▶ WORK REQUIRED
Write out the stretch from "I climb into" through "live with us?" in the account below of bringing a newborn home from the hospital, copying it word for word.

▶ DOCUMENT PASSAGE
____________________

I’m sitting in the wheelchair at the hospital entrance waiting for Roberto to bring the car around ready to make the short trip home with our new little baby. I am terrified. Jokingly, I whip out one of my credit cards and tell the sweet nurse who was waiting with me, “There’s a pretty high cash advance on this thing, and if you come home with me right now, I’ll max it out for you!” She laughs and says, “You’ll be fine. Don’t worry.”
I climb into the backseat with my little baby girl, and my husband drives about 3 mph all the way home. She doesn’t make a peep, thank goodness. I’m not sure what we would do if she does – return to the hospital? Ask if we can stay – just a little while longer? Beg the nurse to come and live with us?
In the last month of my pregnancy, I called my Mom to ask when she’d be coming out to help with the baby. I thought it was a little weird that we hadn’t set a date yet. “Call me when you have the baby and I’ll make a plane reservation for about 2 weeks after that.”
What?! Why wasn’t she planning on coming at least on my due date so she’d be here when the baby was first born? I was really irritated. When I pressed and asked her to come earlier, she replied, “You and Roberto need a couple of weeks to get this new parenting thing down for yourselves. By the time I get there, you’ll have a lot of stuff already figured out. You’ll see. It will all be okay.”

____________________

▶ DATA EXCERPTS

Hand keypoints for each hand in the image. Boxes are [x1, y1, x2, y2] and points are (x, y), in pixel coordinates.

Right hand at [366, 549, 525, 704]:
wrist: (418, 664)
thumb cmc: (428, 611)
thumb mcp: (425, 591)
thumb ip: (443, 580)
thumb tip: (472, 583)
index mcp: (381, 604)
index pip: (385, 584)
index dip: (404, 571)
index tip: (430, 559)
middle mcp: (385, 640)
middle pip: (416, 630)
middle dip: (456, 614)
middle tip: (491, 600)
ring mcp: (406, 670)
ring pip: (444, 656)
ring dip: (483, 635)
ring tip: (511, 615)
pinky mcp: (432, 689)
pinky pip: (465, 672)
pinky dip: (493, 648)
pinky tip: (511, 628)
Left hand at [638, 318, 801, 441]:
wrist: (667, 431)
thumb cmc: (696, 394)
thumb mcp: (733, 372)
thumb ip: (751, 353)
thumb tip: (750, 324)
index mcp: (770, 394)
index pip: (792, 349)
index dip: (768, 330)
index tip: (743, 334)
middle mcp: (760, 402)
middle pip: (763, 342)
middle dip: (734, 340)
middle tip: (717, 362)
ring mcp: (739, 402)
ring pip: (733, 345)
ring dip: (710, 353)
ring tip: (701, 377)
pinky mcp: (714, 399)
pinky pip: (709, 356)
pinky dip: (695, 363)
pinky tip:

____________________

▶ WRITTEN RESPONSE
I climb into the backseat with my little baby girl, and my husband drives about 3 mph all the way home. She doesn’t make a peep, thank goodness. I’m not sure what we would do if she does – return to the hospital? Ask if we can stay – just a little while longer? Beg the nurse to come and live with us?